**Work required**
In the lines below, change "relationship" to "relation" and keep everything else the same. Leave the pictures out of your answer.

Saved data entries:
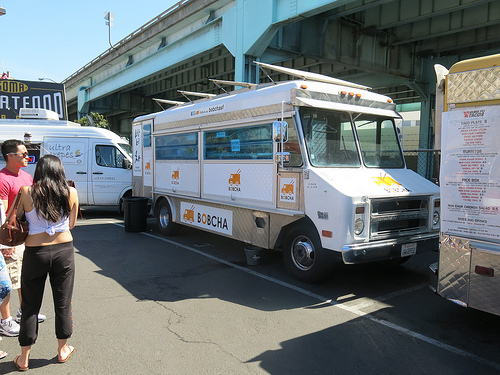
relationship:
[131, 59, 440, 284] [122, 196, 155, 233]
truck beside bin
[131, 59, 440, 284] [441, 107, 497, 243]
truck has a menu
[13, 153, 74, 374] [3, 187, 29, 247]
woman has a purse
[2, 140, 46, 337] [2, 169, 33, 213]
man has on pink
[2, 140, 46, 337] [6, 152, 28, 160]
man has on sunglasses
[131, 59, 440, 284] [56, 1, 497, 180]
truck under overpass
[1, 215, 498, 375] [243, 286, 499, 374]
ground has a shadow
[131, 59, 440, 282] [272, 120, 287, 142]
truck has a mirror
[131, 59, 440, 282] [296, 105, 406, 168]
truck has a windshield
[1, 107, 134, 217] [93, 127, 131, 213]
car has a front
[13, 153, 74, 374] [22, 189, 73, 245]
woman has a back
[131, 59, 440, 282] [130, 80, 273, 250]
truck has a side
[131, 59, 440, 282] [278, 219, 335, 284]
truck has a wheel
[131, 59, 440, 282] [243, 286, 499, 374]
truck has a shadow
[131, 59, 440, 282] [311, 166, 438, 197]
truck has a hood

**Reply**
relation:
[131, 59, 440, 284] [122, 196, 155, 233]
truck beside bin
[131, 59, 440, 284] [441, 107, 497, 243]
truck has a menu
[13, 153, 74, 374] [3, 187, 29, 247]
woman has a purse
[2, 140, 46, 337] [2, 169, 33, 213]
man has on pink
[2, 140, 46, 337] [6, 152, 28, 160]
man has on sunglasses
[131, 59, 440, 284] [56, 1, 497, 180]
truck under overpass
[1, 215, 498, 375] [243, 286, 499, 374]
ground has a shadow
[131, 59, 440, 282] [272, 120, 287, 142]
truck has a mirror
[131, 59, 440, 282] [296, 105, 406, 168]
truck has a windshield
[1, 107, 134, 217] [93, 127, 131, 213]
car has a front
[13, 153, 74, 374] [22, 189, 73, 245]
woman has a back
[131, 59, 440, 282] [130, 80, 273, 250]
truck has a side
[131, 59, 440, 282] [278, 219, 335, 284]
truck has a wheel
[131, 59, 440, 282] [243, 286, 499, 374]
truck has a shadow
[131, 59, 440, 282] [311, 166, 438, 197]
truck has a hood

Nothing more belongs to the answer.